The applications of genetic algorithms (GAs) in solving combinatorial problems are frequently faced with a problem of early convergence and the evolutionary processes are often trapped in a local optimum. This premature convergence occurs when the population of a genetic algorithm reaches a suboptimal state that the genetic operators can no longer produce offspring with a better performance than their parents. In the literature, plenty of work has been investigated to introduce new methods and operators in order to overcome this essential problem of genetic algorithms. As these methods and the belonging operators are rather problem specific in general. In this research, we take a different approach by constantly observing the progress of the evolutionary process and when the diversity of the population dropping below a threshold level then artificial chromosomes with high diversity will be introduced to increase the average diversity level thus to ensure the process can jump out the local optimum and to revolve again. A dynamic threshold control mechanism is built up during the evolutionary process to further improve the system performance. The proposed method is implemented independently of the problem characteristics and can be applied to improve the global convergence behavior of genetic algorithms.

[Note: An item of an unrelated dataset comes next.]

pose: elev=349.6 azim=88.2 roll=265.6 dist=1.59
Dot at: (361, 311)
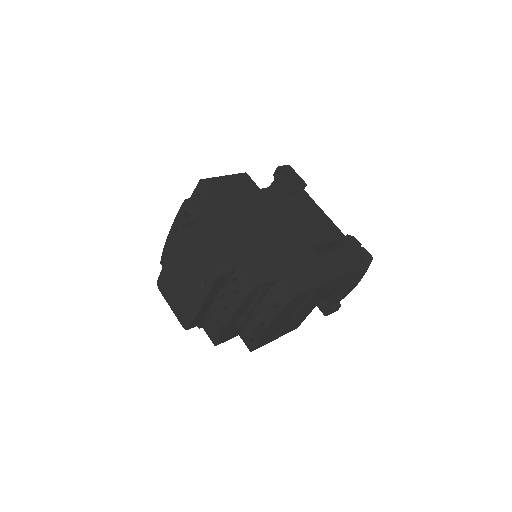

The experimental results using TSP instances show that the proposed approach is very effective in preventing the premature convergence when compared with other approaches.
机译:遗传算法(GA)在解决组合问题中的应用经常面临早期收敛的问题,并且进化过程经常陷入局部最优中。当遗传算法的种群达到次优状态时,就会发生这种过早的收敛,即遗传算子不能再生产出性能比其父代更好的后代。在文献中,已经进行了大量工作以引入新方法和运算符,以克服遗传算法的这一基本问题。由于这些方法和所属运算符通常都是特定于问题的。在这项研究中,我们通过不断观察进化过程的进展,采用不同的方法,当种群的多样性降至阈值水平以下时,将引入具有高多样性的人工染色体以提高平均多样性水平,从而确保这一过程可以跳出局部最优值并再次旋转。在进化过程中建立了动态​​阈值控制机制,以进一步提高系统性能。该方法的实现与问题特征无关,可用于改善遗传算法的全局收敛性。使用TSP实例的实验结果表明,与其他方法相比,该方法在防止过早收敛方面非常有效。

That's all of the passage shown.